Evers v. Dwyer, 358 U. S. 202, is illustrative of what I deem to be the important role served by the declaratory judgment. A Negro who had not been arrested for riding a segregated bus brought a class action to have his rights and those of his class adjudicated. We held there was an “actual controversy,” because it was clear that the local authorities were bent on enforcing the segregation law, though they had not enforced it against this plaintiff.2
*117The opinion of the Court in this case seems to set declaratory relief apart as suspect; it leaves the innuendo that if the case were here under a different complaint, the result might be different. I share none of these disparaging thoughts. I agree, however, that no matter what the cause of action might be, the present record leaves gaps which make an adjudication impossible. The lack of evidence as to the extent to which Rickover’s literary works were products of his office is fatal for me, though, of course, it would not be to one who considers those facts irrelevant to the legal issue. The approach we take today has often been used to abdicate the judicial function under resounding utterances concerning the importance of judicial self-denial. See, e. g., United States v. Auto. Workers, 352 U. S. 567, 590-592. It has also served to place undue emphasis upon the clarity and precision of the questions presented, as in Rescue Army v. Municipal Court, 331 U. S. 549, where the Court subjected the appellant “to the burden of undergoing a third trial” in order that the issues might be in a more “clean-cut and concrete form.” Id., at 584. But on the present record I have no other choice, for without additional facts I must withhold decision.

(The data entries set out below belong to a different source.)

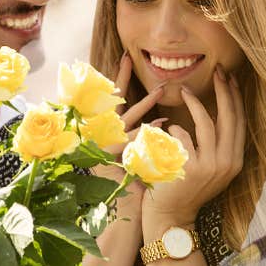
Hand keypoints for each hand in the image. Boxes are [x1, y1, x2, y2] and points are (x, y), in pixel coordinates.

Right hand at [92, 54, 165, 210]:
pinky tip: (163, 124)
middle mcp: (102, 135)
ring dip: (144, 105)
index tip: (126, 56)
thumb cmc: (126, 181)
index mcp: (105, 130)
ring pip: (126, 119)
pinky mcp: (113, 159)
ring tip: (160, 90)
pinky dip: (148, 131)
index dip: (118, 77)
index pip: (112, 99)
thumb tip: (161, 119)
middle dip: (120, 79)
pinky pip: (133, 140)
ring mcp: (106, 146)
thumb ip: (141, 133)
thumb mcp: (132, 153)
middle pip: (111, 101)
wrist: (120, 209)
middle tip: (129, 58)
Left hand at [143, 67, 245, 224]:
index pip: (239, 122)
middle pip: (229, 118)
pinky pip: (183, 137)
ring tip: (184, 91)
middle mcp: (228, 163)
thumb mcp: (209, 166)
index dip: (236, 98)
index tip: (231, 78)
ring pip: (207, 124)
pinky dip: (175, 128)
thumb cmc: (185, 186)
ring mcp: (211, 166)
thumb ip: (216, 143)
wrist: (171, 216)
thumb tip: (218, 109)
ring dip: (195, 103)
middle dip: (224, 91)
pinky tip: (168, 127)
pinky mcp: (191, 168)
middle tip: (218, 71)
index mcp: (235, 160)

 “Back in 1923, the Court went further and held that the mere fact that a person could show he paid federal taxes made no difference in this respect and gave him no standing to challenge an act of Congress appropriating public funds. The Court recognized that an unconstitutional spending of public money might conceivably necessitate a rise in subsequent tax levies. Nevertheless it held that the causal connection between any specific expenditure and future tax rates would be too remote and uncertain to constitute an immediate *115personal injury to a taxpayer. Hence he would have no more to complain about than others.
“Rulings of this kind, designed to keep peace among the departments of government, are eminently sensible as over-all policies. Yet they also provide a way to immunize a bad law from attack in the courts: one need only frame the law in such a way as to violate the basic rights of nobody in particular but everybody in general, that is, of the entire American people. Then, since no one can point to an injury that is distinguishable from his neighbors’, no one can come into court and challenge the legislation!” Edmond Cahn, How to Destroy the Churches, Harper’s Magazine, Nov. 1961, p. 36.

 And see Mitchell v. United States, 313 U. S. 80, where we held that a Negro who filed a complaint with the Interstate Commerce Commission against an interstate carrier for discriminating against him had standing to complain, though it did not appear that he intended to make a similar railroad journey:
“He is an American citizen free to travel, and he is entitled to go by this particular route whenever he chooses to take it and in that event to have facilities for his journey without any discrimination against him which the Interstate Commerce Act forbids.” Id., at 93.